In one sense her answer was true and grimly serious, but it only puckered Marj’s face in deeper bafflement and widened the boy’s grin.

Upstairs, Kenny pleaded loudly for help.

“Better get movin’,” Travis advised.

“You don’t know what we were driving, never saw our wheels.”

“That’s true,” Travis agreed.

“And you’ll do us the favor of not watching us leave.”

“As far as we know,” said Travis, “you took a running leap and flew away.”

Dylan had asked for three minutes because Marj and Travis would have difficulty explaining a greater delay to the cops; but if Shep had wandered off, they were ruined. Three minutes wouldn’t be long enough to find him.

Except for the breeze in the olive trees, the street was quiet. In the house, Kenny’s muffled shouts wouldn’t carry to a neighbor.

At the curb, driver’s door open, the Expedition waited. Jilly had doused the headlights and switched off the engine.
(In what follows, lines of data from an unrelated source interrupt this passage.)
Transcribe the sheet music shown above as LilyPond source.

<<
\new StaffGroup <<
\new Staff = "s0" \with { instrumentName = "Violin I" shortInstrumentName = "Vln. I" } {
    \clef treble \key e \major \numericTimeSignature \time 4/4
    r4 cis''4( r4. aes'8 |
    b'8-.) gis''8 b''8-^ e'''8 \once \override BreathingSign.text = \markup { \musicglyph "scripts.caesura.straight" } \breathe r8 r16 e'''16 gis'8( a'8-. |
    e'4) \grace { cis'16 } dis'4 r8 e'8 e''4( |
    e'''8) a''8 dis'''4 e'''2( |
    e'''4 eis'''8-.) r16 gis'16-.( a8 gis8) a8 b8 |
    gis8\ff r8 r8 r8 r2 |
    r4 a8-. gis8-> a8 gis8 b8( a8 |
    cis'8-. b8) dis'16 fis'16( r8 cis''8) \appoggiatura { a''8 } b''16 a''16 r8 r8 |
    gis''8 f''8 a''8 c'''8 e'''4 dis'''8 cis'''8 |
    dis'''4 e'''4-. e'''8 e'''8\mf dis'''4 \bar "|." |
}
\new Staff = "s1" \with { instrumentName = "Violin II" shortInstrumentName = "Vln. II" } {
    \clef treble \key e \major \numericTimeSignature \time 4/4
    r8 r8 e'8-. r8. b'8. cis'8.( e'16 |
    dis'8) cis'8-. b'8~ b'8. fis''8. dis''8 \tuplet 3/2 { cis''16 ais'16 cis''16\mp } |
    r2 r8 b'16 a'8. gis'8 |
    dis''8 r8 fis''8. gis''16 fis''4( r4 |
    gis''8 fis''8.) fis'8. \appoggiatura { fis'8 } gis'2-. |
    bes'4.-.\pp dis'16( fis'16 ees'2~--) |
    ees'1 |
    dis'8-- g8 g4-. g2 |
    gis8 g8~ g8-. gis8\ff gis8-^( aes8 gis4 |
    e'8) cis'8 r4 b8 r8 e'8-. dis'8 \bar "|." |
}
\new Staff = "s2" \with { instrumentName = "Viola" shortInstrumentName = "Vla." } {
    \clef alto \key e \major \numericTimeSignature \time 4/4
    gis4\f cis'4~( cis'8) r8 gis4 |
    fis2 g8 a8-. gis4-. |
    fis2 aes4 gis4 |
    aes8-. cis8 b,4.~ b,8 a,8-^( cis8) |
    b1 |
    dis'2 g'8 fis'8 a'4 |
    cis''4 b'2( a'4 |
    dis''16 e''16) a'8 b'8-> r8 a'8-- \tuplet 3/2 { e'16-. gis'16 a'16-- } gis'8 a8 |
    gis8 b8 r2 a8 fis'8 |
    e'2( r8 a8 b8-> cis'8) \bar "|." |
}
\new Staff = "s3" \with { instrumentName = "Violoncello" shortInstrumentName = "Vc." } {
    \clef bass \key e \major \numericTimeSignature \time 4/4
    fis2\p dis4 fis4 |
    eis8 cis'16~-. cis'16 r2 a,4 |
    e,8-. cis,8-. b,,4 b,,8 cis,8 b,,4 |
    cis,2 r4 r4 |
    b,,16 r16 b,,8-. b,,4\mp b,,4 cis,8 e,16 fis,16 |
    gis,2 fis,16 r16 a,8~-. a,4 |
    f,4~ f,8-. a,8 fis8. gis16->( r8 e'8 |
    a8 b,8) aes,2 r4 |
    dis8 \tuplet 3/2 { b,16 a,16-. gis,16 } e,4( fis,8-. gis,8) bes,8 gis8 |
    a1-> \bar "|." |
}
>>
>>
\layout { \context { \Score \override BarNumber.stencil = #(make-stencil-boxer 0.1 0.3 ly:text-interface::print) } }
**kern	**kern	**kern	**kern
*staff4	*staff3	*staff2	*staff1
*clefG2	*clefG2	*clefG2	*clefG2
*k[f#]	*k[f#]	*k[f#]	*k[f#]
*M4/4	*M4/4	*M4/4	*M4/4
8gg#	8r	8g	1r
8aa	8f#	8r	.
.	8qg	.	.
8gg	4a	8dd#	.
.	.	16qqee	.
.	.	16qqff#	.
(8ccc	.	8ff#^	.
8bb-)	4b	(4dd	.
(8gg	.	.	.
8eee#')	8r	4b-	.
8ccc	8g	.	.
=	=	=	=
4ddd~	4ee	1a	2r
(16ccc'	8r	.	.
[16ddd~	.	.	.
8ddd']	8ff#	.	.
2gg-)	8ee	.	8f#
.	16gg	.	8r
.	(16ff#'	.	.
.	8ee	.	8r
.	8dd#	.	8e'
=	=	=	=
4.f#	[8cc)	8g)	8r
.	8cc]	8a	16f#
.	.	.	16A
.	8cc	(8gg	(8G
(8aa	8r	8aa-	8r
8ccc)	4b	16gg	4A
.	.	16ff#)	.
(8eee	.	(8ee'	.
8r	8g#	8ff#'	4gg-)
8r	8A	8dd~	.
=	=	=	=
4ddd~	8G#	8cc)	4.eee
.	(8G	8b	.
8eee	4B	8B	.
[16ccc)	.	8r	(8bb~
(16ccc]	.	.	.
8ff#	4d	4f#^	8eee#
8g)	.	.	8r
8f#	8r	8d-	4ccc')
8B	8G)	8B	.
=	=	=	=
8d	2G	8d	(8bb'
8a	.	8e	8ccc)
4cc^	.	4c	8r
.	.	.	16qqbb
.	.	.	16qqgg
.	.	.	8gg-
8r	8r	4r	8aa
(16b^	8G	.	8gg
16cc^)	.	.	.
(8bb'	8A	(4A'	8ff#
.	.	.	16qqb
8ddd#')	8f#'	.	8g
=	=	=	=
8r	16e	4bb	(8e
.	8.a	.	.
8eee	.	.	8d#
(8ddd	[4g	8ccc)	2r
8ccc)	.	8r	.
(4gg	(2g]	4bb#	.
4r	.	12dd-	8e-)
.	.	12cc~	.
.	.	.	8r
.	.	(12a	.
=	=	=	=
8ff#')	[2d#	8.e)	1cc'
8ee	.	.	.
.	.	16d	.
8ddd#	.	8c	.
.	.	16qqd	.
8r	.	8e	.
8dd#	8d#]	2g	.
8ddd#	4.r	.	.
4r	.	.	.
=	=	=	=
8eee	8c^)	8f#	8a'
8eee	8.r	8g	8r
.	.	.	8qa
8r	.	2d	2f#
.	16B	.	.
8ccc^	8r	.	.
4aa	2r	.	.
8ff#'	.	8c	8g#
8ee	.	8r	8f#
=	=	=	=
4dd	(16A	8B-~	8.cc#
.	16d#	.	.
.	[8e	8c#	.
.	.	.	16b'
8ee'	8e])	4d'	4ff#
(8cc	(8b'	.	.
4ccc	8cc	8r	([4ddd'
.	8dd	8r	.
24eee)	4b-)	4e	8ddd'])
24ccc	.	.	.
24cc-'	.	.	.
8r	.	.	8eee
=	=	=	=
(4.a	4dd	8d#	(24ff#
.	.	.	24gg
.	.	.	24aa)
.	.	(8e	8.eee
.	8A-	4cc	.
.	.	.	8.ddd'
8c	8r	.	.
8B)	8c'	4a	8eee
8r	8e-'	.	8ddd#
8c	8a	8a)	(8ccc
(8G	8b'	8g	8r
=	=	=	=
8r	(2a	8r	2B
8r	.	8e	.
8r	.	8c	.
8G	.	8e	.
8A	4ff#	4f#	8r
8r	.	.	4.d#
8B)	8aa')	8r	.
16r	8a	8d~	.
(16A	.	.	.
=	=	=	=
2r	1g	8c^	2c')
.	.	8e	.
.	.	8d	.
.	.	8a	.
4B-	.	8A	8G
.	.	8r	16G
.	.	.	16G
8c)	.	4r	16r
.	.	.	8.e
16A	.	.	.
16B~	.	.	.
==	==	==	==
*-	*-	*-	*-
Even as they crossed the front lawn, Dylan saw Shepherd in the backseat, face illuminated by the reflected glow of a battery-powered book light bouncing up at him from the page he was reading.

“Told you,” Jilly said.

Relieved, Dylan didn’t snap at her.

Through the dusty window at Shepherd’s side, the title of the book could be seen:
Great Expectations,
by Charles Dickens. Shep was a fiend for Dickens.

Dylan settled behind the wheel, slammed the door, figuring more than half a minute had passed since they’d left Travis to watch the wall clock in the kitchen.

Legs folded on the passenger’s seat to spare her jade plant on the floor, Jilly held out the keys, then snatched them back. “What if you go nuts again?”